JQ: count number of objects per group, for a subse

2019-07-01 21:24发布

问题:

I need to count number of objects in each group with JQ, but only for N most recent objects.

Sample input, for N=3:

{"modified":"Mon Sep 25 14:20:00 +0000 2018","object_id":1,"group_id":"C"}
{"modified":"Mon Sep 25 14:23:00 +0000 2018","object_id":2,"group_id":"A"}
{"modified":"Mon Sep 25 14:21:00 +0000 2018","object_id":3,"group_id":"B"}
{"modified":"Mon Sep 25 14:22:00 +0000 2018","object_id":4,"group_id":"A"}

Expected output:

{"A",2}
{"B",1}

I'm failing even to select a date-based subset which will preserve the structure of the objects: this is the best I managed to achieve:

 [
   .modified |= strptime("%a %b %d %H:%M:%S %z %Y") |
   .modified |= mktime |
   .modified |= strftime("%Y-%m-%d %H:%M:%S")
 ]  |
 sort_by(.modified) |
 .[] |
 {modified, object_id, group_id}

For some reason, results are still unsorted.

I'm also failing to convert such a list to an array to select only N most recent entries.

And after that I will need to count number of objects per group in some way.


Overall, looks like I need an extremely intuitive explanation on how arrays and lists of objects convert to each other, and how to modify some of their fields and, after that, to extract only fields required.

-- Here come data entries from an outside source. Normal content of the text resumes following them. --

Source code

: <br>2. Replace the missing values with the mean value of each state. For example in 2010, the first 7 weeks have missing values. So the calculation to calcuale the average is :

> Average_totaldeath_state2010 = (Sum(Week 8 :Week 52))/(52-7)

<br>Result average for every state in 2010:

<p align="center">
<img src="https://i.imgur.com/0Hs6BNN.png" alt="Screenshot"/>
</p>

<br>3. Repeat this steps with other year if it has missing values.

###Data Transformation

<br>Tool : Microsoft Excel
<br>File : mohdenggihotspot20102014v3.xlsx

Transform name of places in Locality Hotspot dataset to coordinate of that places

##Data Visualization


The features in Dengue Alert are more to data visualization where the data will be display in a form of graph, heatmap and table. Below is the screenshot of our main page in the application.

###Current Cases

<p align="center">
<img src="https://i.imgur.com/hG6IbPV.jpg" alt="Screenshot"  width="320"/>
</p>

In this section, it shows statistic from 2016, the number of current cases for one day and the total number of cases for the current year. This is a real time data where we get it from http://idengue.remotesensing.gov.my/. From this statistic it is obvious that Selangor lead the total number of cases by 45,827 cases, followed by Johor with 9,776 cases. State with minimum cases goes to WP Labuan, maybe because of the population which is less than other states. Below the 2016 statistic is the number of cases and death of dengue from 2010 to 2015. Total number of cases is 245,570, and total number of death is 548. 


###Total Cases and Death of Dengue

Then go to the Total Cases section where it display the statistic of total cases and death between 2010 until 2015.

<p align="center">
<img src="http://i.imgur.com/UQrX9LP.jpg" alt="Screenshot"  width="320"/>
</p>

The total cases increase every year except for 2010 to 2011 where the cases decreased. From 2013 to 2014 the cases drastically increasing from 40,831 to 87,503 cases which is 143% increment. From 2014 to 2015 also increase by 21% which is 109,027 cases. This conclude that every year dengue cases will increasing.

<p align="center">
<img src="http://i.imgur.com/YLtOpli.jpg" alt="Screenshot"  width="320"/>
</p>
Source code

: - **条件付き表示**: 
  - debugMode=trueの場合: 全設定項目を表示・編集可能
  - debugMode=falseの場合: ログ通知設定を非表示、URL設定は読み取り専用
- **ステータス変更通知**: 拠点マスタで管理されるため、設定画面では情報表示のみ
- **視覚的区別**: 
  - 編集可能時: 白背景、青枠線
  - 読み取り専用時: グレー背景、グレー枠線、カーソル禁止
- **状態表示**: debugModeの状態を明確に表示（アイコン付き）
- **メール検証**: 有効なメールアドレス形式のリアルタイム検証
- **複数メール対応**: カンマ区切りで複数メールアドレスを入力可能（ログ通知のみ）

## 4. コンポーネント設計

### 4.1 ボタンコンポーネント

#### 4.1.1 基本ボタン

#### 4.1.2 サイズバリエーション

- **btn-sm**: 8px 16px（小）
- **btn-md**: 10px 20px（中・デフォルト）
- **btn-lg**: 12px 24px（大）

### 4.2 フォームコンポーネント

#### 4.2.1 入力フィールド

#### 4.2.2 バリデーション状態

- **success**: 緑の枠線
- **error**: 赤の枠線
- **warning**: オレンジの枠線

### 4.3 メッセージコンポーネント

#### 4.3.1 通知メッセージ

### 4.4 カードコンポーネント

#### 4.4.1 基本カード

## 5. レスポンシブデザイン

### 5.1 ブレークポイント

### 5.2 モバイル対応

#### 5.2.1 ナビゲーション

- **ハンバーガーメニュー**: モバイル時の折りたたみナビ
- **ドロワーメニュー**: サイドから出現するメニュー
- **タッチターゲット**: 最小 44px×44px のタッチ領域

The tutorials I've found so far did not help, unfortunately.

回答1:

Assuming your input file is:

cat file
{"modified":"Mon Sep 25 14:20:00 +0000 2018","object_id":1,"class_id":"C"}
{"modified":"Mon Sep 25 14:23:00 +0000 2018","object_id":2,"class_id":"A"}
{"modified":"Mon Sep 25 14:21:00 +0000 2018","object_id":3,"class_id":"B"}
{"modified":"Mon Sep 25 14:22:00 +0000 2018","object_id":4,"class_id":"A"}

You can try the following:

<file jq -s '
   [ .[] | 
     (.modified |= (strptime("%a %b %d %H:%M:%S +0000 %Y") | mktime)) 
   ] | 
   sort_by(.modified) |              # sort using converted time
   .[-3:] |                          # take the last 3
   group_by(.class_id) |             # group ids together
   .[] |                             
   {(.[0].class_id): length}'        # create the object using the id name and table length
{
   "A": 2
}
{
  "B": 1
}

Note that on my system, the option %z of strptime isn't working. So I replaced it with +0000 (which is anyway not used in the time conversion).



回答2:

The accepted answer uses the -s command-line option, which requires that the entire input data fit into memory. For very large data sets, this may not be possible.

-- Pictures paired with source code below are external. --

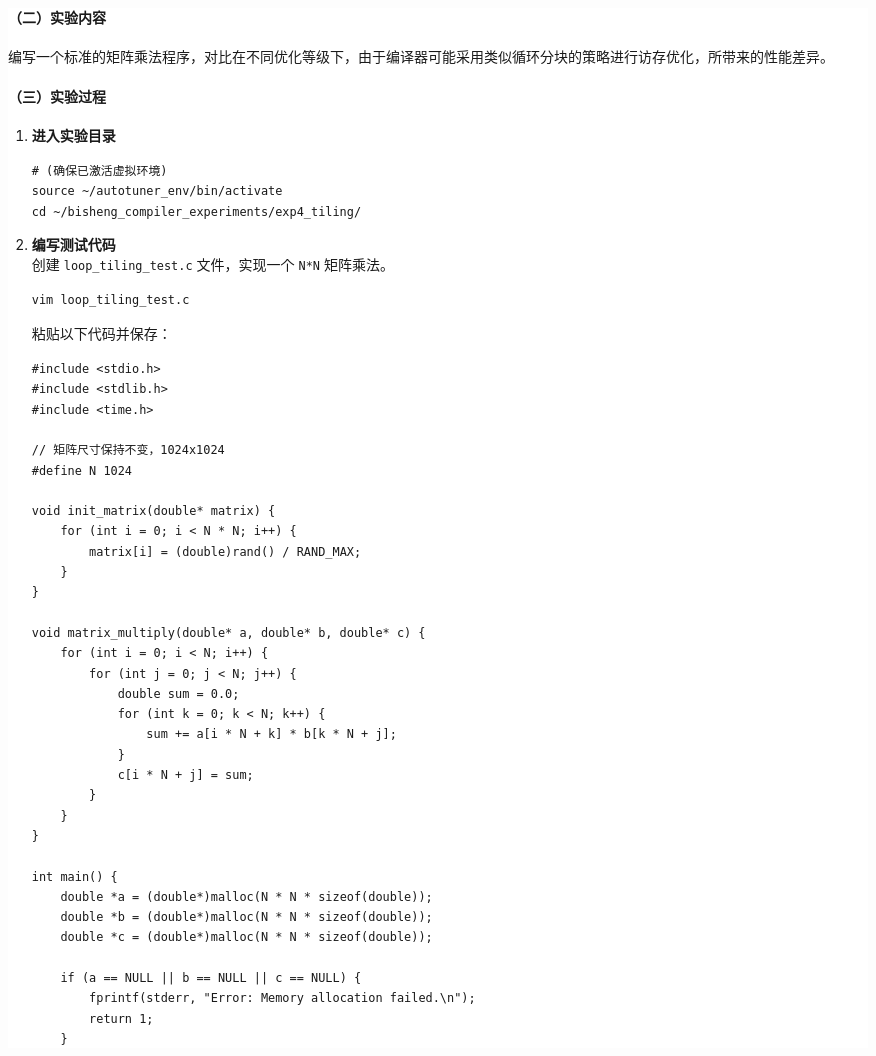 #### （二）实验内容

编写一个标准的矩阵乘法程序，对比在不同优化等级下，由于编译器可能采用类似循环分块的策略进行访存优化，所带来的性能差异。

#### （三）实验过程

1.  **进入实验目录**
    
        # (确保已激活虚拟环境)
        source ~/autotuner_env/bin/activate
        cd ~/bisheng_compiler_experiments/exp4_tiling/
        
    
2.  **编写测试代码**  
    创建 `loop_tiling_test.c` 文件，实现一个 `N*N` 矩阵乘法。
    
        vim loop_tiling_test.c
        
    
    粘贴以下代码并保存：
    
        #include <stdio.h>
        #include <stdlib.h>
        #include <time.h>
        
        // 矩阵尺寸保持不变，1024x1024
        #define N 1024
        
        void init_matrix(double* matrix) {
            for (int i = 0; i < N * N; i++) {
                matrix[i] = (double)rand() / RAND_MAX;
            }
        }
        
        void matrix_multiply(double* a, double* b, double* c) {
            for (int i = 0; i < N; i++) {
                for (int j = 0; j < N; j++) {
                    double sum = 0.0;
                    for (int k = 0; k < N; k++) {
                        sum += a[i * N + k] * b[k * N + j];
                    }
                    c[i * N + j] = sum;
                }
            }
        }
        
        int main() {
            double *a = (double*)malloc(N * N * sizeof(double));
            double *b = (double*)malloc(N * N * sizeof(double));
            double *c = (double*)malloc(N * N * sizeof(double));
        
            if (a == NULL || b == NULL || c == NULL) {
                fprintf(stderr, "Error: Memory allocation failed.\n");
                return 1;
            }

Since the release of jq 1.5 (in 2015), an alternative is available. Here, therefore, a memory-efficient solution using inputs is presented.

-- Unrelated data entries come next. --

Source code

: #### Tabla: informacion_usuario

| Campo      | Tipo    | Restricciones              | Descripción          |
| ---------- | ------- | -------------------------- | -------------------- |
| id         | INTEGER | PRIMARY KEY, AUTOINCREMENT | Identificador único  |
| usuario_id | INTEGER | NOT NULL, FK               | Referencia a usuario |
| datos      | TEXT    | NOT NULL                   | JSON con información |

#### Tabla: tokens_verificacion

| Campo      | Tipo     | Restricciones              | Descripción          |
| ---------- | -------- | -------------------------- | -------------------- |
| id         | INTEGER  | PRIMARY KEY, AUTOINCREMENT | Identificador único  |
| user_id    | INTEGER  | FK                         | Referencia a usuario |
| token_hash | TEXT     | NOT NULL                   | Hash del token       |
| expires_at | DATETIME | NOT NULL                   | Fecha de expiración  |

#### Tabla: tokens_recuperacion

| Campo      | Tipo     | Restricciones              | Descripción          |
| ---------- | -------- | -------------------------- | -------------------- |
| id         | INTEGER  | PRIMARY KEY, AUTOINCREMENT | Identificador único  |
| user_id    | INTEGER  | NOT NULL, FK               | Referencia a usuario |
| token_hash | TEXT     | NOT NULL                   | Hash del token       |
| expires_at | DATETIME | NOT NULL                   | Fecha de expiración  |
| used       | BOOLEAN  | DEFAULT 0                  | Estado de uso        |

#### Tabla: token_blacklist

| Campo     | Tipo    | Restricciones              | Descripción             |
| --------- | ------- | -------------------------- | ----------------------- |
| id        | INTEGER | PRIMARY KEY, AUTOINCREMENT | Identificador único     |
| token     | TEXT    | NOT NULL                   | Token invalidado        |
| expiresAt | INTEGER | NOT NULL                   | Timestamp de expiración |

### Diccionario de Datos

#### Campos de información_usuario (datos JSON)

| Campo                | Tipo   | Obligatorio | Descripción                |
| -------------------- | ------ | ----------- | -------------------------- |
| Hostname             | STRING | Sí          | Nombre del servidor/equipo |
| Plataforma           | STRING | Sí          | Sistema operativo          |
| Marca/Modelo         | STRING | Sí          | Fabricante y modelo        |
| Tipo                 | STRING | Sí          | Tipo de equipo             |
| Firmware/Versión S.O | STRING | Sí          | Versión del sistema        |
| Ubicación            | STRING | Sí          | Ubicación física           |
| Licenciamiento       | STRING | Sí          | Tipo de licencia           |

The key functionality is encapsulated in the following jq filter:

# Return an array of n items as if by 
# [stream] | sort_by(filter) | .[-n:]
def maxn(stream; filter; n):
  def maxn:
    sort_by(filter) | .[-n :];
  reduce stream as $x ([]; . + [$x] | maxn);

A solution to the problem at hand (with N==3) can now be obtained in just three additional lines:

maxn(inputs; .modified | strptime("%a %b %d %H:%M:%S +0000 %Y") | mktime; 3)
| group_by(.class_id)[]
| {(.[0].class_id): length}

Note that this assumes the -n command-line option is used. If it is omitted, the first line of input will be ignored.

Large N

For large datasets, if the value of N is also large, it would probably be worth the trouble to tweak the above to use jq’s support fot binary search (bsearch) instead of sort_by. It might similarly be worthwhile cacheing the mktime values.